In the following decades, the brief antipsychiatric unit was diluted, although similar demands emerged strongly around the rights of homosexual and transgender people , pathologized by diagnostic classifications. The same can be said of other groups, such as people with functional diversity and severe mental disorders.

Main approaches

The classic approaches of the antipsychiatric movement were defined in the 1960s by mental health professionals such as David Cooper, R. D. Laing, Theodore Lidz, Ernest Becker, Silvano Arieti, Thomas Scheff and Erving Goffman. The contributions of these authors do not always coincide; a particularly controversial case is that of Thomas Szasz.

In general, the antipsychiatric movement advocates political action as a method to change the vision of the population, and especially of institutional leaders, regarding “mental disorders”, which for those who adhere to this orientation constitute tools of control of citizens, since they stigmatize and pathologize them.

As within any movement, there are notable theoretical differences between antipsychiatric advocates, which has significantly hindered their consolidation. In any case, there is a general agreement on the excessive medicalization of psychological problems and the potential dangers of diagnostic labels.

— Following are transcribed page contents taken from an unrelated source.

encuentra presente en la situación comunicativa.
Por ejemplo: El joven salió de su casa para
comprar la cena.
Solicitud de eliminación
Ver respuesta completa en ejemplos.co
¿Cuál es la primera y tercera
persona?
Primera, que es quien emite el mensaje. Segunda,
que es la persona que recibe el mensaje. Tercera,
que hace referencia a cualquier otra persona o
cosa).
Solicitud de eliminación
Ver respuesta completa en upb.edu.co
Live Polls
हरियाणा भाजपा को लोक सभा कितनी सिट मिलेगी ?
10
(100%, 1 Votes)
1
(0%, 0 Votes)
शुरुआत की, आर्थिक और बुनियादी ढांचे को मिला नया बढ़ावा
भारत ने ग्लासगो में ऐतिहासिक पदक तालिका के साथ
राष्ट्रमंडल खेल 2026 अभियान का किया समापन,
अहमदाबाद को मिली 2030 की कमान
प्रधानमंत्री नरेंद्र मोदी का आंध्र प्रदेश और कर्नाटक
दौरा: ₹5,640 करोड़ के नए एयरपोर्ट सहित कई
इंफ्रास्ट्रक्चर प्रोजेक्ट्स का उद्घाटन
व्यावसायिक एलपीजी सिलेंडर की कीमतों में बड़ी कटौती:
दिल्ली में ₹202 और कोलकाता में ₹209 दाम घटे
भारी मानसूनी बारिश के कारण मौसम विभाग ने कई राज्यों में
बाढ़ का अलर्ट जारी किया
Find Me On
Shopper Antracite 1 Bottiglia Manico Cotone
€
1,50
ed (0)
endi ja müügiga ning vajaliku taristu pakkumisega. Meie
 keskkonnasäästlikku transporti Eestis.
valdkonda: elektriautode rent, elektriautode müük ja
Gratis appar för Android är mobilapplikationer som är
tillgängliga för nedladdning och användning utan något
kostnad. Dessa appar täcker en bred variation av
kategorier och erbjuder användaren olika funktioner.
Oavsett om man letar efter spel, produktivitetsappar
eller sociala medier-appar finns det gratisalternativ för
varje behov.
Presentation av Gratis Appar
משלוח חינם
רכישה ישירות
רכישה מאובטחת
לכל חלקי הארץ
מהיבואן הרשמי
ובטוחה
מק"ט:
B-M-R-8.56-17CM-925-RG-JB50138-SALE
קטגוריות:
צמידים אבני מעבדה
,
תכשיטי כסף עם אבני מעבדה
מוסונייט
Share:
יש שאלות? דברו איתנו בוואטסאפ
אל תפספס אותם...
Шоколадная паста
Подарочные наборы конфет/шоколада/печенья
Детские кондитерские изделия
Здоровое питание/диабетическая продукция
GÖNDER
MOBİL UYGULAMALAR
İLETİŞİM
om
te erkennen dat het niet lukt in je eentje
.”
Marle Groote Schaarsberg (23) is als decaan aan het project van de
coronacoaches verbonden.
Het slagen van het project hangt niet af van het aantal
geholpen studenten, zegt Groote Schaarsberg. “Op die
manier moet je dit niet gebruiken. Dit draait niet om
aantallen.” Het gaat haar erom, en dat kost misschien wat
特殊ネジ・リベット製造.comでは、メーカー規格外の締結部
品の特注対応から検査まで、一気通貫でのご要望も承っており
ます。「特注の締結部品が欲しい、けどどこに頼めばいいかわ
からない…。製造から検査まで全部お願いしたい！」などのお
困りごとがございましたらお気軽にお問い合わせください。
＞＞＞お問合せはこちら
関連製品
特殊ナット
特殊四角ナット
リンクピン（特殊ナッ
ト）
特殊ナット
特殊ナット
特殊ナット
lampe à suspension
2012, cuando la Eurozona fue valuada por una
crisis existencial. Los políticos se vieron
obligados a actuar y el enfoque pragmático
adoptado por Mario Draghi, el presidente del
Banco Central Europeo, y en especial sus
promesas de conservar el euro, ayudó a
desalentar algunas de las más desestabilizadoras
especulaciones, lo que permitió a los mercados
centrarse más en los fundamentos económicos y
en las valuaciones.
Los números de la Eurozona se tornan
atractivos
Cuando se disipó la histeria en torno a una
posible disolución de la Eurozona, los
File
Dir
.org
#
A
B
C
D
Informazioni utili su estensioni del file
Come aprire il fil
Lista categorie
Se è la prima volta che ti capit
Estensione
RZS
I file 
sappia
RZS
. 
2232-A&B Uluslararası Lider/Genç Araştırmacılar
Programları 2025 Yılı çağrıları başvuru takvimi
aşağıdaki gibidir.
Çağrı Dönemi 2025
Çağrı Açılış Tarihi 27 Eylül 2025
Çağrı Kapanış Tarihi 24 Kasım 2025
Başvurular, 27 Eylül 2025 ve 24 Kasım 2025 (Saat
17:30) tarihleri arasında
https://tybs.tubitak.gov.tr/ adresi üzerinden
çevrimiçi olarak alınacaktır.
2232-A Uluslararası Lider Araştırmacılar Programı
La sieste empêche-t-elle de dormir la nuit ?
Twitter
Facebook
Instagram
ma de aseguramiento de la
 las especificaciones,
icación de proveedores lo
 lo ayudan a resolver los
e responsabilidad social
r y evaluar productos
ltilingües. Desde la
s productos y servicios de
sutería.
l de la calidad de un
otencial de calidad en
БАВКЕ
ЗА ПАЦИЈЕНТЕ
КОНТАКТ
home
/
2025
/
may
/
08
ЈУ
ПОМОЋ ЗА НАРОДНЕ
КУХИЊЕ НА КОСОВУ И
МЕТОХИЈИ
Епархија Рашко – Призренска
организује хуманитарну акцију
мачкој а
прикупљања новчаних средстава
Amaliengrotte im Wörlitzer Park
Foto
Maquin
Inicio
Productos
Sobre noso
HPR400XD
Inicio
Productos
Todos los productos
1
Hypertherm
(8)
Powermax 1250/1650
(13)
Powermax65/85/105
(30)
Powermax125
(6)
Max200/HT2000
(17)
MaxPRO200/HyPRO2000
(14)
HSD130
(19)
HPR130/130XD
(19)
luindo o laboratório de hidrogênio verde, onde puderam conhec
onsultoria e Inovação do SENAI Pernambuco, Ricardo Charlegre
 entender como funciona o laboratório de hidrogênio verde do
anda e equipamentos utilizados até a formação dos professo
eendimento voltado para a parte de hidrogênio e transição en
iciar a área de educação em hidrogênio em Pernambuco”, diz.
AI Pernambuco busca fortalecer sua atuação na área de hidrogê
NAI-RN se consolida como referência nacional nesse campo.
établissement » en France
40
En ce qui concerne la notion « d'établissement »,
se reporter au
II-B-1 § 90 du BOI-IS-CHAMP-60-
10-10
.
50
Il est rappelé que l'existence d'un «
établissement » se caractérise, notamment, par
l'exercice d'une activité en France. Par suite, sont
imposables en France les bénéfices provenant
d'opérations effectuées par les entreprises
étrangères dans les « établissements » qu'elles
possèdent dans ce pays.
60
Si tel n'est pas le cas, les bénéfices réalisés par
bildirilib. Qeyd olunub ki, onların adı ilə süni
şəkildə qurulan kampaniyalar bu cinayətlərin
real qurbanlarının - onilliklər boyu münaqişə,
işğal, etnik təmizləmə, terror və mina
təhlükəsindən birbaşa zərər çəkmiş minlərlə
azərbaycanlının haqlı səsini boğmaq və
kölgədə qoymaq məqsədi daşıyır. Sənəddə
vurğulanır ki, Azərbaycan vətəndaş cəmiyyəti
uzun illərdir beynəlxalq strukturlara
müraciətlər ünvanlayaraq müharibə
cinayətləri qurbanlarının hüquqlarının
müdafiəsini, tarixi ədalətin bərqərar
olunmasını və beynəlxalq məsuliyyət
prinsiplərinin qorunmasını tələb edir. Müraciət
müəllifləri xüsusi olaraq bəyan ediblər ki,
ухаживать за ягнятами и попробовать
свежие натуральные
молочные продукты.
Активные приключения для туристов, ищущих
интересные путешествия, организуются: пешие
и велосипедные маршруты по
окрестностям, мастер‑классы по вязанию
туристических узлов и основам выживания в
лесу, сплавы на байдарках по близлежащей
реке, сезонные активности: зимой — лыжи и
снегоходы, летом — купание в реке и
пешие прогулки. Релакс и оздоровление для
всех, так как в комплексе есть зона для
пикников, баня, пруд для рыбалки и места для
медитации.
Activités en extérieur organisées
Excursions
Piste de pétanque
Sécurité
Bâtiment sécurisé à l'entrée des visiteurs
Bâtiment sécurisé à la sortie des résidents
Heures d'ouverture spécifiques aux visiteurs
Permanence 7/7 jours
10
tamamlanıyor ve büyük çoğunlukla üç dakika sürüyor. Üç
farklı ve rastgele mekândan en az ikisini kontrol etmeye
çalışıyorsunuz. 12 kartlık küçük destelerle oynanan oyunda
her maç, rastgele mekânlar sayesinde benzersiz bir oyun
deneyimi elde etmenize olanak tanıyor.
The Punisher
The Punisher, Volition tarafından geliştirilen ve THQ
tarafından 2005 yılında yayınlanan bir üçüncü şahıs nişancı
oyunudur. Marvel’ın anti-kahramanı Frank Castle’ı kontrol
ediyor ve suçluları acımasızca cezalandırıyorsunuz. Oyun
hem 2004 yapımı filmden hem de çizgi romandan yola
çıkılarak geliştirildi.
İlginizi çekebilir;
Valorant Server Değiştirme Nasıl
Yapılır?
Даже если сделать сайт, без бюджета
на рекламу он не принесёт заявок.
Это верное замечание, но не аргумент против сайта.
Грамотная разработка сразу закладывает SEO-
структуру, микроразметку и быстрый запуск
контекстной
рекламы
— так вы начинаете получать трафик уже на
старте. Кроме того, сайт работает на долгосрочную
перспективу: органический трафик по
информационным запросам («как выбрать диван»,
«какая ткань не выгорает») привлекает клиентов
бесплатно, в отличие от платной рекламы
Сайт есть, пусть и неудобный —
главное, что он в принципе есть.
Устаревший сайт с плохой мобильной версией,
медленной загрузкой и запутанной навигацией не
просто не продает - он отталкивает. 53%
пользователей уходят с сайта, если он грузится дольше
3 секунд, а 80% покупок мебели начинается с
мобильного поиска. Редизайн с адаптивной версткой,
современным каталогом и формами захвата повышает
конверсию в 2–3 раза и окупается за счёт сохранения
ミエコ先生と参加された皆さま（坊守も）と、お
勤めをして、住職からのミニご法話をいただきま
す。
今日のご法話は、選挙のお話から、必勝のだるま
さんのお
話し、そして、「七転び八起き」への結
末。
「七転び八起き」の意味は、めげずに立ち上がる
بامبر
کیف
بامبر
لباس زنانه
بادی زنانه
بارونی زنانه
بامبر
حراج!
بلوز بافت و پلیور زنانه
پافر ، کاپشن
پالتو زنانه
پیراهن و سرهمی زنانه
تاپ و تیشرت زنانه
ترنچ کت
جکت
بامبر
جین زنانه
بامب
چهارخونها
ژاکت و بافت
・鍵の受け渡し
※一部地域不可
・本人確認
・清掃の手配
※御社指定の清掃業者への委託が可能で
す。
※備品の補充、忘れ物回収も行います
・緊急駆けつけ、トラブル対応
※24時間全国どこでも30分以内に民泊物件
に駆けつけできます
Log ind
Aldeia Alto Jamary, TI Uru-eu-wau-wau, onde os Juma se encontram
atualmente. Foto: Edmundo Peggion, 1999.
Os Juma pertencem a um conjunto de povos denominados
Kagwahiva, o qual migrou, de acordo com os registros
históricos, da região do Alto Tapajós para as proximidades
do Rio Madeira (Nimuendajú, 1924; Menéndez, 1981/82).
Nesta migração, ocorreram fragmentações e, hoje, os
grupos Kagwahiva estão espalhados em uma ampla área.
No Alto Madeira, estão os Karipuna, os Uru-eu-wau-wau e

Among other arguments, classical antipsychiatric theorists argued that the behaviors and problems that were conceived as disorders were the result of certain social values, and not the presence of pathological characteristics in themselves. Thus, the disorder can only be designated as such in relation to the socio-cultural context .

Another traditional target of the anti-psychiatric movement was psychoanalysis, which was accused of often causing iatrogenic effects (i.e. harming the mental health of clients rather than improving it). The same can be said of many other therapies, particularly those whose effectiveness has not been proven.

Antipsychiatry Today

The anti-psychiatric movement is as strong today as it was 50 years ago, despite – or precisely because of – the clear predominance of medical interventions in the area of mental health. Opposition is strong in many patients and families, as well as in clinical psychology, which is burdened by systematic professional intrusion by psychiatry.

One of the fields in which criticism is most intense is that of the medicalization of certain child behaviors , among which the pattern of behavior known as Attention Deficit Hyperactivity Disorder, characterized by overdiagnosis and long-term use of insufficiently studied stimulant drugs, stands out.

On the other hand, it is very worrying the growing power of the big pharmaceutical corporations and their close links with the political class, with the media and even with many members of the scientific community. All of this generates understandable prejudices about the reliability of drugs and the studies that support them.

As for severe mental disorders, such as schizophrenia and bipolar disorder , pharmacological and psychological treatment has improved in recent years but many psychiatric institutions still use unrecommended procedures. Stigmatization of these and other disorders will continue to contribute to less than ideal management.